Can you return the lines below word for word, with the pictures left out?

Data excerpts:
────────────────────────────────────────

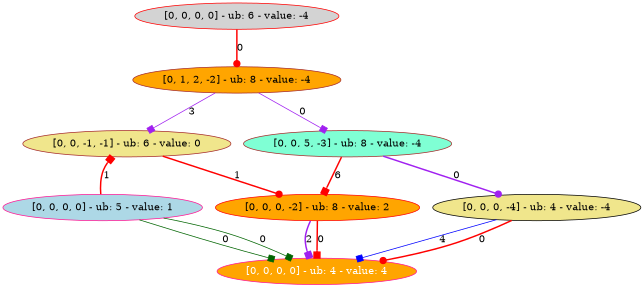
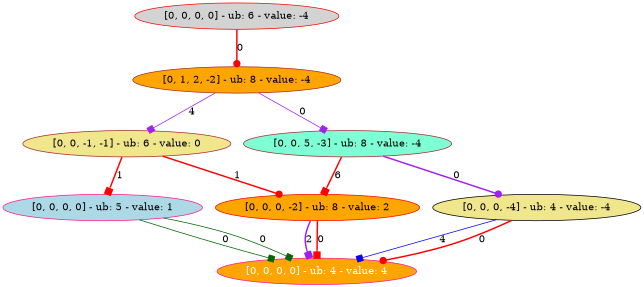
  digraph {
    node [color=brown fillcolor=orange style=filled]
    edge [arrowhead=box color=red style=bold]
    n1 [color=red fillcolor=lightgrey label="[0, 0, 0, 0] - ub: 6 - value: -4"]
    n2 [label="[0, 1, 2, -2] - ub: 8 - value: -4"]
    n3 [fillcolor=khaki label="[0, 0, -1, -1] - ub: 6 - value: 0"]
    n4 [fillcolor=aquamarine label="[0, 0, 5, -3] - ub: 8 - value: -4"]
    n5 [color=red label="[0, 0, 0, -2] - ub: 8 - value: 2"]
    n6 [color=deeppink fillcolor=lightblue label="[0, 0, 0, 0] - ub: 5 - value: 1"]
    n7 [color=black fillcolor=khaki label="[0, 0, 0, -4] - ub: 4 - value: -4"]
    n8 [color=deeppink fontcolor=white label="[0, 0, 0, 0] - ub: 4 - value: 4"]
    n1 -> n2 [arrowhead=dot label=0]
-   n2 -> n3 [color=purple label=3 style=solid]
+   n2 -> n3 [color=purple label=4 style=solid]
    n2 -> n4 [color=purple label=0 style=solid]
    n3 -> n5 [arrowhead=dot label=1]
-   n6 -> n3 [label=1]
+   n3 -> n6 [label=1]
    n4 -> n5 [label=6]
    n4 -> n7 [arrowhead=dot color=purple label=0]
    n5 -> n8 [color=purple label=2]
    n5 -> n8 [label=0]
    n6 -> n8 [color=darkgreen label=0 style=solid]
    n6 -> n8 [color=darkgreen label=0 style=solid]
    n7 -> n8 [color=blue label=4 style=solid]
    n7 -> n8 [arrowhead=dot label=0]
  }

────────────────────────────────────────

__ANSWER TO THE TASK__.
  digraph {
    node [color=brown fillcolor=orange style=filled]
    edge [arrowhead=box color=red style=bold]
    n1 [color=red fillcolor=lightgrey label="[0, 0, 0, 0] - ub: 6 - value: -4"]
    n2 [label="[0, 1, 2, -2] - ub: 8 - value: -4"]
    n3 [fillcolor=khaki label="[0, 0, -1, -1] - ub: 6 - value: 0"]
    n4 [fillcolor=aquamarine label="[0, 0, 5, -3] - ub: 8 - value: -4"]
    n5 [color=red label="[0, 0, 0, -2] - ub: 8 - value: 2"]
    n6 [color=deeppink fillcolor=lightblue label="[0, 0, 0, 0] - ub: 5 - value: 1"]
    n7 [color=black fillcolor=khaki label="[0, 0, 0, -4] - ub: 4 - value: -4"]
    n8 [color=deeppink fontcolor=white label="[0, 0, 0, 0] - ub: 4 - value: 4"]
    n1 -> n2 [arrowhead=dot label=0]
-   n2 -> n3 [color=purple label=3 style=solid]
+   n2 -> n3 [color=purple label=4 style=solid]
    n2 -> n4 [color=purple label=0 style=solid]
    n3 -> n5 [arrowhead=dot label=1]
-   n6 -> n3 [label=1]
+   n3 -> n6 [label=1]
    n4 -> n5 [label=6]
    n4 -> n7 [arrowhead=dot color=purple label=0]
    n5 -> n8 [color=purple label=2]
    n5 -> n8 [label=0]
    n6 -> n8 [color=darkgreen label=0 style=solid]
    n6 -> n8 [color=darkgreen label=0 style=solid]
    n7 -> n8 [color=blue label=4 style=solid]
    n7 -> n8 [arrowhead=dot label=0]
  }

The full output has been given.